═══ Selected passage ═══

Chevy Rods

The 1UZFE EGR Delete Kit is available for sale here.
Guys, have you considered that all this machining may end not not saving any money in the long run? I don't know what it all costs, but it seems like it's a lot of work that you may not need. Also, aren't the 1st gen 1UZ rods quite strong already?
 
Zuffen, an offset pin bush may be the softest option as it is not subject to a full 360 degree rotational force like a main or rod bearing, although the tension/compression forces are the same, and see less than 10 degrees. I just can't get my head around the idea of buying the strongest rods around and then weakening them by machining either end by 1.2mm to change the length. Grinding the big end cheeks is bad enough...

turboandrew, that is true but if you want to excede the capacity of the std rods then your only option currently is a custom set at $1,300 - 1,400.00US. At $400 - 500.00 a set for chev rods we can get a hell of a lot of work done for the remaining dough. (Convert that into $NZ!!!)

═══ Supplied data ═══

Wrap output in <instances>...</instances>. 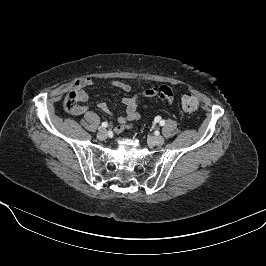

═══

▶ [Written tasks]
[1] Reproduce the Chevy rods discussion from "Zuffen, an offset" to "that into $NZ!!!)".
[2] List every measurement in the Chevy rods discussion that is given in degrees or millimeters.
The material after the Chevy rods discussion is separate from it.

▶ [Answers for this exercise]
[1]
Zuffen, an offset pin bush may be the softest option as it is not subject to a full 360 degree rotational force like a main or rod bearing, although the tension/compression forces are the same, and see less than 10 degrees. I just can't get my head around the idea of buying the strongest rods around and then weakening them by machining either end by 1.2mm to change the length. Grinding the big end cheeks is bad enough...

turboandrew, that is true but if you want to excede the capacity of the std rods then your only option currently is a custom set at $1,300 - 1,400.00US. At $400 - 500.00 a set for chev rods we can get a hell of a lot of work done for the remaining dough. (Convert that into $NZ!!!)

[2]
360 degree
less than 10 degrees
1.2mm